Hierarchical NMFk (HNMFk) Improvements:

  • Added new variables for nodes:
    • parent_node_factors_path
    • parent_node_k
    • factors_path
  • Enabled dynamic renaming of paths when loading HNMFk models from different directories.
  • Improved decomposition behavior:
    • Nodes with fewer samples than the sample threshold no longer decompose unnecessarily.
  • Added signature, centroid, and probabilities from parent nodes to child nodes.
  • Introduced graph iterator methods for navigating to specific nodes by name.
  • Updated node naming conventions to use ancestor-based indexing.

Result Storage:

  • Added W_all to saved outputs of NMFk.

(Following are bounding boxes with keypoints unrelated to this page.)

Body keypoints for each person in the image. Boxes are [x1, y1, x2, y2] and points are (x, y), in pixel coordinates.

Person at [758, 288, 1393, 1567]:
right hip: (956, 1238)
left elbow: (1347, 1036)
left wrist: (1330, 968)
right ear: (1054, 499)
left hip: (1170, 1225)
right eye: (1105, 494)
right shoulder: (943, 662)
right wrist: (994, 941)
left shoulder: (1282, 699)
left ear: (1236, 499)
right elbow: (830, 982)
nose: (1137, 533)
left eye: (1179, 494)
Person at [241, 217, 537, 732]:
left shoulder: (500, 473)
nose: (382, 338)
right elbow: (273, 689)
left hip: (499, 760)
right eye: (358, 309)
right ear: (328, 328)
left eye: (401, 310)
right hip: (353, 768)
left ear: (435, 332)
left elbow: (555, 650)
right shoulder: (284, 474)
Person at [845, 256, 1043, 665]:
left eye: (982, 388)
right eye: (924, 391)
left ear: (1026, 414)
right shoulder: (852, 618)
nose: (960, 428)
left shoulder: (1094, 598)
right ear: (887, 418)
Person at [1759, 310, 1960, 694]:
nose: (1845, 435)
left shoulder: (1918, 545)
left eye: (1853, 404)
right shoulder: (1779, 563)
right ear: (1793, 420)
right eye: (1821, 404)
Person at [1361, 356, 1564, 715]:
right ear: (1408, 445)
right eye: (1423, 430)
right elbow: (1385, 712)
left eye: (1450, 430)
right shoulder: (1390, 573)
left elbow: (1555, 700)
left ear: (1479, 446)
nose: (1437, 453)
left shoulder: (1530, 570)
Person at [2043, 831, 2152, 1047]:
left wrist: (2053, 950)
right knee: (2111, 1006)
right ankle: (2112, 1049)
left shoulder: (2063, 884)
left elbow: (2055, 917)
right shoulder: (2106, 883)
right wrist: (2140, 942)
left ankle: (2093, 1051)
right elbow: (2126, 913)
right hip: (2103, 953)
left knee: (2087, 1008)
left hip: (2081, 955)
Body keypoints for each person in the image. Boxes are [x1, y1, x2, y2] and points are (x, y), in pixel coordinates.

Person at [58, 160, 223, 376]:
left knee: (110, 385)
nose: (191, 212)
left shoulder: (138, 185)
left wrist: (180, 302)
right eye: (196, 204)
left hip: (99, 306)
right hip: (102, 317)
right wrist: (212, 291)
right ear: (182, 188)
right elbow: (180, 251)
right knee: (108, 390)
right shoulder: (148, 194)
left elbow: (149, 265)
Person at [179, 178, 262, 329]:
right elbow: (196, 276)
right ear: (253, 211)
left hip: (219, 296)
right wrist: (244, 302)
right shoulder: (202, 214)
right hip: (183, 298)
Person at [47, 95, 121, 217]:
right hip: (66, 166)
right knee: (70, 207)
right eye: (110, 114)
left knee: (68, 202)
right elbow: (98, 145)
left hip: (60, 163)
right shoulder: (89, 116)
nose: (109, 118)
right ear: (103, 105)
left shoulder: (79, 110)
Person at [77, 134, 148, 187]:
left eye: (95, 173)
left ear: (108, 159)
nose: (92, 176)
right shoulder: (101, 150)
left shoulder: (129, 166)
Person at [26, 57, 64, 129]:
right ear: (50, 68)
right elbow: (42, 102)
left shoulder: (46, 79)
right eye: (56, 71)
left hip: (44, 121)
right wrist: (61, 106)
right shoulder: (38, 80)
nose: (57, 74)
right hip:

Installation and Documentation

  • Migrated to a new installation system using pip and Poetry.
  • Added a post-installation script for simplifying setup on different systems.
  • Updated documentation for:
    • New installation methods on Chicoma and Darwin.

Bug Fixes

  • Corrected HNMFk behavior to return total data indices instead of indices of indices.
  • Corrected naming inconsistencies in pruning variables in NMFk.
  • Fixed error calculation to consider only known locations when masking is applied.
  • Resolved GPU transfer conflicts when using MASK.
  • Fixed default device parameter in NMFk to be -1 (use all devices).
  • Addressed issues in WNMFk and BNMFk examples.
  • Fixed checkpointing bugs:
    • Made saving checkpoints true by default.
    • Resolved issues when loading an HNMFk model during an ongoing process.
  • Fixed scalar addition error with sparse matrices in kl_mu.
  • Resolved dependency conflicts with numpy and numba.
  • Updated HPC documentation for T-ELF installation.